Défiée par la rue, la junte militaro-islamiste a dû sacrifier son chef et lâcher du lest. De là à renoncer à son emprise…
A-t-on jamais vu, en Afrique ou ailleurs, un pouvoir militaire, seul maître à bord depuis trois décennies, céder sans regimber le gouvernail puis, comme touché par la grâce, se repentir de ses forfaits et renoncer à ses prébendes ? La réponse est dans la question.
Théâtre d’un séisme politique inattendu, sinon inespéré, mais à l’issue incertaine, le Soudan ne fait pas exception à la règle. La destitution d’Omar el-Béchir, figure de proue du putsch de 1989 et primus inter pares de la junte islamo-caporaliste aux manettes depuis lors, n’augure nullement un suicide collectif. Si, près de quatre mois après le déclenchement d’une insurrection civique précipitée par le triplement du prix du pain, ses compagnons l’ont sacrifié, c’est précisément dans le dessein de perpétuer leur emprise. Au demeurant, ils excluent de livrer à la Cour pénale internationale de La Haye le chef détrôné, cible de deux mandats d’arrêt pour crimes de guerre, crimes contre l’humanité et génocide. On connaissait la révolution de palais. Voici sa variante à épaulettes, la révolution de mess d’officiers.
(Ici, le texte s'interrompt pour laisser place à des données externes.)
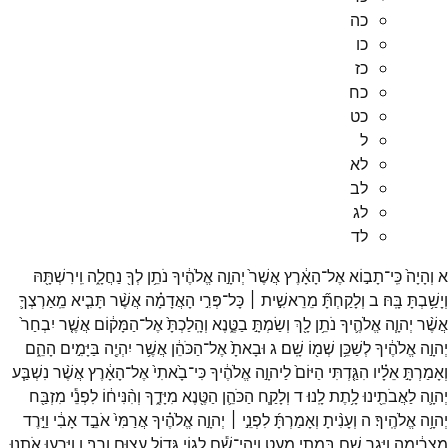
כה
כו
כז
כח
כט
ל
לא
לב
לג
לד
א
וְהָיָה֙
כִּֽי־
תָב֣וֹא
אֶל־
הָאָ֔רֶץ
אֲשֶׁר֙
יְהוָ֣ה
אֱלֹהֶ֔יךָ
נֹתֵ֥ן
לְךָ֖
נַחֲלָ֑ה
וִֽירִשְׁתָּ֖הּ
וְיָשַׁ֥בְתָּ
בָּֽהּ׃
ב
וְלָקַחְתָּ֞
מֵרֵאשִׁ֣ית ׀
כָּל־
פְּרִ֣י
הָאֲדָמָ֗ה
אֲשֶׁ֨ר
תָּבִ֧יא
מֵֽאַרְצְךָ֛
אֲשֶׁ֨ר
יְהוָ֧ה
אֱלֹהֶ֛יךָ
נֹתֵ֥ן
לָ֖ךְ
וְשַׂמְתָּ֣
בַטֶּ֑נֶא
וְהָֽלַכְתָּ֙
אֶל־
הַמָּק֔וֹם
אֲשֶׁ֤ר
יִבְחַר֙
יְהוָ֣ה
אֱלֹהֶ֔יךָ
לְשַׁכֵּ֥ן
שְׁמ֖וֹ
שָֽׁם׃
ג
וּבָאתָ֙
אֶל־
הַכֹּהֵ֔ן
אֲשֶׁ֥ר
יִהְיֶ֖ה
בַּיָּמִ֣ים
הָהֵ֑ם
וְאָמַרְתָּ֣
אֵלָ֗יו
הִגַּ֤דְתִּי
הַיּוֹם֙
לַיהוָ֣ה
אֱלֹהֶ֔יךָ
כִּי־
בָ֙אתִי֙
אֶל־
הָאָ֔רֶץ
אֲשֶׁ֨ר
נִשְׁבַּ֧ע
יְהוָ֛ה
לַאֲבֹתֵ֖ינוּ
לָ֥תֶת
לָֽנוּ׃
ד
וְלָקַ֧ח
הַכֹּהֵ֛ן
הַטֶּ֖נֶא
מִיָּדֶ֑ךָ
וְהִ֨נִּיח֔וֹ
לִפְנֵ֕י
מִזְבַּ֖ח
יְהוָ֥ה
אֱלֹהֶֽיךָ׃
ה
וְעָנִ֨יתָ
וְאָמַרְתָּ֜
לִפְנֵ֣י ׀
יְהוָ֣ה
אֱלֹהֶ֗יךָ
אֲרַמִּי֙
אֹבֵ֣ד
אָבִ֔י
וַיֵּ֣רֶד
מִצְרַ֔יְמָה
וַיָּ֥גָר
שָׁ֖ם
בִּמְתֵ֣י
מְעָ֑ט
וַֽיְהִי־
שָׁ֕ם
לְג֥וֹי
גָּד֖וֹל
עָצ֥וּם
וָרָֽב׃
ו
וַיָּרֵ֧עוּ
אֹתָ֛נוּ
Bien sûr, Awad Ahmed Ibn Ouf, l’éphémère patron du Conseil militaire de transition (CMT), n’aura tenu la barre que 24 heures chrono. Logique : réputé proche du raïs déchu, le ministre de la Défense sortant traîne en outre un lourd passé de criminel de guerre au Darfour (Ouest), région secouée depuis 2003 par une rébellion étouffée au prix fort. S’il paraît plus présentable, son successeur n’est pas pour autant un aiglon de l’année. Inspecteur général des armées depuis février, le général Abdel Fattah al-Burhane a longtemps commandé l’arme terrestre, orchestrant l’engagement du contingent soudanais expédié au Yémen afin d’y étoffer les rangs du corps expéditionnaire dirigé par l’Arabie saoudite.
Ce prétorien réputé enclin au dialogue a promis d’emblée d’ “éliminer les racines” du régime el-Béchir. Ce qui, dans l’absolu, reviendrait à se tirer une rafale dans le pied ou, si l’on préfère, à scier la branche sur laquelle la confrérie des galonnés de Khartoum est assise. Il n’empêche : al-Burhane n’a d’autre choix que de lâcher du lest. Voilà pourquoi le CMT a annoncé, le 13 avril, la levée du couvre-feu instauré l’avant-veille, la libération des manifestants détenus, la traduction en justice des militaires et miliciens suspectés de meurtres et la formation d’un gouvernement civil. A quelle échéance ? Mystère. Autre gage apparent d’ouverture, la démission du sinistre Salah Gosh, le patron du NISS, appareil de renseignement autant craint que détesté et pièce maîtresse du dispositif répressif.
Dictées par le principe de réalité et l’instinct de survie, ces concessions font écho, du moins en partie, aux exigences de l’Alliance pour la liberté et le changement, coalition dominée par l’Association des professionnels soudanais -avocats, universitaires, enseignants, médecins, journalistes, ingénieurs- , fer de lance de la contestation. Pas de quoi pour autant dissiper la méfiance des pionniers de l’insoumission, dont la vigilance et la retenue témoignent au passage d’une impressionnante maturité. Eux réclament le transfert rapide des leviers du pouvoir à un exécutif transitoire exclusivement composé de civils.
Sauf à croire au scénario de la conversion démocratique miraculeuse, on peut être tenté d’assimiler le virage sur l’aile des hauts gradés à une manoeuvre tactique. Sans doute s’agit-il avant tout de gagner du temps, dans l’espoir de voir les discordes idéologiques et le poison des ambitions rivales fissurer le front des révoltés. De même, au regard du bilan désastreux de la gouvernance el-Béchir, plombée par l’amputation d’un tiers du territoire et la perte des trois-quarts des ressources pétrolières, rançons de la sécession du Soudan du Sud, les rescapés du CMT ont tout intérêt à partager le fardeau. Voire à s’en délester sur les épaules de néophytes exposés à leur tour au mécontentement de la base, urbains et ruraux mêlés. Pénuries, endettement abyssal, inflation : quels qu’en soient les contours et le casting, la prochaine équipe héritera d’un chantier miné. D’autant qu’il lui faudra aussi contenir le probable réveil, d’ouest en est, de foyers irrédentistes actifs ou latents.
Disons les choses ainsi : les caïds kaki de Khartoum ont dû se résoudre à confier à d’autres les clés du pays, mais tout porte à croire qu’ils s’échineront à conserver les serrures et à garder secrète la combinaison du coffre.